▸ Work order: A complete answer includes every line below with the word "along".

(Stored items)
• • • • • • •
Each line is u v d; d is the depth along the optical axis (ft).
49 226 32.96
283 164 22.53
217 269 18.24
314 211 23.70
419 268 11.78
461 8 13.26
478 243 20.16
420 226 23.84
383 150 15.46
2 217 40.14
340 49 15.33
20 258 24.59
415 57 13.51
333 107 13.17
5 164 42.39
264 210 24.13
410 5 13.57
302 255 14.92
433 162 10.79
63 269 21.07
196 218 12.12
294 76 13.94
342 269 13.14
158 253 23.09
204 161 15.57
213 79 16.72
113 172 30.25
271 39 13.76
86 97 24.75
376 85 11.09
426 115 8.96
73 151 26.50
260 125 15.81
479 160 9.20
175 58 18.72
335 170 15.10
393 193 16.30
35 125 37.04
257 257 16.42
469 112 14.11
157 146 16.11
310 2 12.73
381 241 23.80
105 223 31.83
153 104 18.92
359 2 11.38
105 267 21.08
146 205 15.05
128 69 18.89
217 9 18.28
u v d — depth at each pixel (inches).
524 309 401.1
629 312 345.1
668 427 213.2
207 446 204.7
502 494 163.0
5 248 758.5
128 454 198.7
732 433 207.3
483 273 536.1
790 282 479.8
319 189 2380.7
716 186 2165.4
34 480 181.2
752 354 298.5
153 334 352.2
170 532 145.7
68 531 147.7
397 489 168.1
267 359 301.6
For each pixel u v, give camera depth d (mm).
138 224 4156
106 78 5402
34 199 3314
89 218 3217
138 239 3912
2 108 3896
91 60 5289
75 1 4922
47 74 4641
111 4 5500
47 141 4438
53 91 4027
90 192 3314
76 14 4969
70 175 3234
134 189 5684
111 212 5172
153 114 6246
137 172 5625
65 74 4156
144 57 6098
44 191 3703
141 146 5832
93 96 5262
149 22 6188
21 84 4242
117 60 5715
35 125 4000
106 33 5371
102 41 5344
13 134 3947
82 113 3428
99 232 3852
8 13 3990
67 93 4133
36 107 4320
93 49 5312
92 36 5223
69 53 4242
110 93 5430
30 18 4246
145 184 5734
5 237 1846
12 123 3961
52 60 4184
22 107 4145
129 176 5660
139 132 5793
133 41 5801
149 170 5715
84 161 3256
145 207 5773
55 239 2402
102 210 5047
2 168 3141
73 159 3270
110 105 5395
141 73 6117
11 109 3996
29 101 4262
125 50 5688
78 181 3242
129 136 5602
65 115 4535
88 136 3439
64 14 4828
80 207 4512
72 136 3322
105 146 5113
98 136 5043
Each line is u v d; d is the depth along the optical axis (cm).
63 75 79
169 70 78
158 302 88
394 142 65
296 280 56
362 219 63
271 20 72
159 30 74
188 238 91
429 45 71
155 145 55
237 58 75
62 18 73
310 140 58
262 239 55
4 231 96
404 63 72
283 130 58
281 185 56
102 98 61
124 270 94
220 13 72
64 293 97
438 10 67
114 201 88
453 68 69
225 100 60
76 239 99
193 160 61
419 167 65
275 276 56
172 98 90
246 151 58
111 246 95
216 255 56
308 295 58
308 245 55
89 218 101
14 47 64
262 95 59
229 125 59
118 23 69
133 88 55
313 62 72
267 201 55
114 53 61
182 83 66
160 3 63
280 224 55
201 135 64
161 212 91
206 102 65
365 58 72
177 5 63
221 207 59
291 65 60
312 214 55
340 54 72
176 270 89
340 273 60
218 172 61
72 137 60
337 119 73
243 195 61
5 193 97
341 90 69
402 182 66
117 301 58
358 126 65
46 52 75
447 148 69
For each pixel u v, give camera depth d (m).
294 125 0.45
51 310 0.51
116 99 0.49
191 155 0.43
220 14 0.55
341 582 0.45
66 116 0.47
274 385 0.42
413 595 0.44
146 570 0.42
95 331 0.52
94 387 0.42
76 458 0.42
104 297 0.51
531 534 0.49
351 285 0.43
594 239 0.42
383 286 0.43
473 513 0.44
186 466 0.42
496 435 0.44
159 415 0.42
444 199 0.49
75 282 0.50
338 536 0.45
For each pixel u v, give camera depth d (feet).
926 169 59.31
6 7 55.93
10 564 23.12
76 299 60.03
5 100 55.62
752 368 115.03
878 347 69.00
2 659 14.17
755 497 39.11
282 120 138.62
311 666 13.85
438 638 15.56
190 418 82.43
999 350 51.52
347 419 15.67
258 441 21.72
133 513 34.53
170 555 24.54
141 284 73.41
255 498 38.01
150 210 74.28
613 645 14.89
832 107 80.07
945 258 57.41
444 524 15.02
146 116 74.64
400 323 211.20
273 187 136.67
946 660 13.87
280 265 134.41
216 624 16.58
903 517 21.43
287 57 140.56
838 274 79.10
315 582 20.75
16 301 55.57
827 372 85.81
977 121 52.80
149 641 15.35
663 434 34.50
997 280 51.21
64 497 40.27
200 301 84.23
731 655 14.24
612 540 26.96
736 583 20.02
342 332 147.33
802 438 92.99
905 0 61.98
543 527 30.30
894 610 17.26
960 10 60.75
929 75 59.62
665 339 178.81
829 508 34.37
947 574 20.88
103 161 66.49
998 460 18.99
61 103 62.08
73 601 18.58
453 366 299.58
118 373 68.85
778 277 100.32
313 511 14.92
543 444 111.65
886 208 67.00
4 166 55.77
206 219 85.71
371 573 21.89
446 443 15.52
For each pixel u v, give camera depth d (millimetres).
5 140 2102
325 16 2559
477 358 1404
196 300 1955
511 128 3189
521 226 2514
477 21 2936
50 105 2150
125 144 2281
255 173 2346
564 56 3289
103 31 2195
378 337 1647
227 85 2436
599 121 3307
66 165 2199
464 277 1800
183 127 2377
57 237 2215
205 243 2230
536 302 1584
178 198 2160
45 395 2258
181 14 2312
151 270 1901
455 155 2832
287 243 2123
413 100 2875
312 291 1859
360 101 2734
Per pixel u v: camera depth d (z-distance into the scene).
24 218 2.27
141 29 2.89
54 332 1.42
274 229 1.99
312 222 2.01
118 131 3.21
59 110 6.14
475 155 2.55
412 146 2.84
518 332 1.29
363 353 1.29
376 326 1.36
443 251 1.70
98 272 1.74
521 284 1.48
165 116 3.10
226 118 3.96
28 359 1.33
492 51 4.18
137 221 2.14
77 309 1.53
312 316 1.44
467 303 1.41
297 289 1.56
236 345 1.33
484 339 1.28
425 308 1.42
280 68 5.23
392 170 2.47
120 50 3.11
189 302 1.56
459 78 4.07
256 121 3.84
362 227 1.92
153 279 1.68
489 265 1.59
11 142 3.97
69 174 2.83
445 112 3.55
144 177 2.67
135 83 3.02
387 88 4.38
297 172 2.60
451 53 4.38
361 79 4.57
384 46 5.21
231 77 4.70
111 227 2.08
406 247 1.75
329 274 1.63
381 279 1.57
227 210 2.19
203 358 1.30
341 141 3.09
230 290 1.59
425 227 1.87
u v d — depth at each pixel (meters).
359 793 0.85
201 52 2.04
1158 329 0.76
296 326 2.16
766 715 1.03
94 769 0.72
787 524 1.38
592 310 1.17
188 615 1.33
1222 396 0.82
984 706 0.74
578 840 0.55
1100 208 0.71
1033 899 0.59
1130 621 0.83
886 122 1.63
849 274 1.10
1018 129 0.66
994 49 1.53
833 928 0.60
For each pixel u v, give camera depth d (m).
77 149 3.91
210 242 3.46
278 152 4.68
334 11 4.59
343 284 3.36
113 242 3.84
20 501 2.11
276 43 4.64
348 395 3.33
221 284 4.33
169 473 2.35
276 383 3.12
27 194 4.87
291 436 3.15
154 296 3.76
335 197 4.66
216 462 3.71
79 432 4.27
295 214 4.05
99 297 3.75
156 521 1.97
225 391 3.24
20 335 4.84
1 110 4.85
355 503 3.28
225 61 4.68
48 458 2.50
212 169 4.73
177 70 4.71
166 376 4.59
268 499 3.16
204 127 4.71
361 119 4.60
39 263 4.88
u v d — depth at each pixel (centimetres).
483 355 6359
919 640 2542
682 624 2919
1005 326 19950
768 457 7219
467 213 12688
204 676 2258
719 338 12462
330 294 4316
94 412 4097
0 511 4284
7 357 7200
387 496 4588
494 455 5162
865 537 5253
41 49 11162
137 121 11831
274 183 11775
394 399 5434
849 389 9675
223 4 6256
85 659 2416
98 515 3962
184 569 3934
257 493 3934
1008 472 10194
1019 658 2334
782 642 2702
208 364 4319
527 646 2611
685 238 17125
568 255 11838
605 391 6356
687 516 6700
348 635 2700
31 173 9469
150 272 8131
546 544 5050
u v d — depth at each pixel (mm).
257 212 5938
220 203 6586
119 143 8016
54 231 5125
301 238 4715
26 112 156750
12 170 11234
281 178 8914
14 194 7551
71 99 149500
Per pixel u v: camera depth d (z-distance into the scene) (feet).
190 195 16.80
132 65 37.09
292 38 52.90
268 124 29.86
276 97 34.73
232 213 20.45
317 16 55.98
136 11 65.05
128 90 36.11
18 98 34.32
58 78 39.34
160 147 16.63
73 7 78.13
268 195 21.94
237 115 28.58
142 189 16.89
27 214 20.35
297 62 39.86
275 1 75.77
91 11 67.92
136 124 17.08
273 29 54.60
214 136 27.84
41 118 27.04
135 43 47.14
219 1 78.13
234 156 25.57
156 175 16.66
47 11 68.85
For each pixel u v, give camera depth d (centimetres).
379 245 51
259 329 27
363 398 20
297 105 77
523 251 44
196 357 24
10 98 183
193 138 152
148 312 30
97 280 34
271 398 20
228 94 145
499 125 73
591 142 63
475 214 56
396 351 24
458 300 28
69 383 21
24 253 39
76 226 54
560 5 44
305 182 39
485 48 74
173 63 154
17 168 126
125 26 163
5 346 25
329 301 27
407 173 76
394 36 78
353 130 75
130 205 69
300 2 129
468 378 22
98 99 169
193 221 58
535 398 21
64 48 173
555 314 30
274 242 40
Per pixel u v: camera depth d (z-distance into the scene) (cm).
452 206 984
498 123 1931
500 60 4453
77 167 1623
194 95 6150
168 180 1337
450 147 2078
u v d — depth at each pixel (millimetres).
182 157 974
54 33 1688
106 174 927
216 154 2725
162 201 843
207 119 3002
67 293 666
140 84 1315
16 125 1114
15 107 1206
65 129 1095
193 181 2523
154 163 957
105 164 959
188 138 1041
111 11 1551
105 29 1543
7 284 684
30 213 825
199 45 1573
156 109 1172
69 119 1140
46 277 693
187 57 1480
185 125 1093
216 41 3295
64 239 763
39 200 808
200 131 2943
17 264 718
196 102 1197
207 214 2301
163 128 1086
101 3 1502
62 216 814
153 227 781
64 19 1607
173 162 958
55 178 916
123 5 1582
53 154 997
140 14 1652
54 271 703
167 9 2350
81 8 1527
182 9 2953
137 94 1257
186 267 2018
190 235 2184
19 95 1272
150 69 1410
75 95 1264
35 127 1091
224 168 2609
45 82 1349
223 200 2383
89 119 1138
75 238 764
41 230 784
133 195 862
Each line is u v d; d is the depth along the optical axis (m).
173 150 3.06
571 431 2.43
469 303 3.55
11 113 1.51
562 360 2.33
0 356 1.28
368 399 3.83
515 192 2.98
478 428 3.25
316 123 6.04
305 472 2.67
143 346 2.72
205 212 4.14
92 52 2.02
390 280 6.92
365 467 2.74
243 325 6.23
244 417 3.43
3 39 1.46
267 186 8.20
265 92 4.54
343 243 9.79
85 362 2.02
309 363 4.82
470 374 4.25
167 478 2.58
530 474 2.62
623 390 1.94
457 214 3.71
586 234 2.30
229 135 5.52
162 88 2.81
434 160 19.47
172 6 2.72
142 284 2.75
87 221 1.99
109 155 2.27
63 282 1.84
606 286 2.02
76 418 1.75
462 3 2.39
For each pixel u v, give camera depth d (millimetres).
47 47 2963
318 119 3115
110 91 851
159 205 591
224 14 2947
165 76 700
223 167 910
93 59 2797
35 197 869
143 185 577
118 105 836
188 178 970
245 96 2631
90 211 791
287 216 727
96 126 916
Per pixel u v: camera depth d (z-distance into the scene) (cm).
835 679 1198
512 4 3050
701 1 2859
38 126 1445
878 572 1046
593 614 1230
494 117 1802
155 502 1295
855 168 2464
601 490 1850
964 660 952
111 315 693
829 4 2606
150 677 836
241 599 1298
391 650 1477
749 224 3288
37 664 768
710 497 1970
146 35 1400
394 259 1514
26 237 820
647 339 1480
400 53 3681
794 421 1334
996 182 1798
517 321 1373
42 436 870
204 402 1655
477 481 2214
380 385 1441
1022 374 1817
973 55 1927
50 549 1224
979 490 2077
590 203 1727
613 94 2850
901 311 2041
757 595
• • • • • • •
▸ Exercise answer:
Each line is u v d; d is the depth along the optical axis (ft).
Each line is u v d; d is the depth along the optical axis (cm).
Each line is u v d; d is the depth along the optical axis (m).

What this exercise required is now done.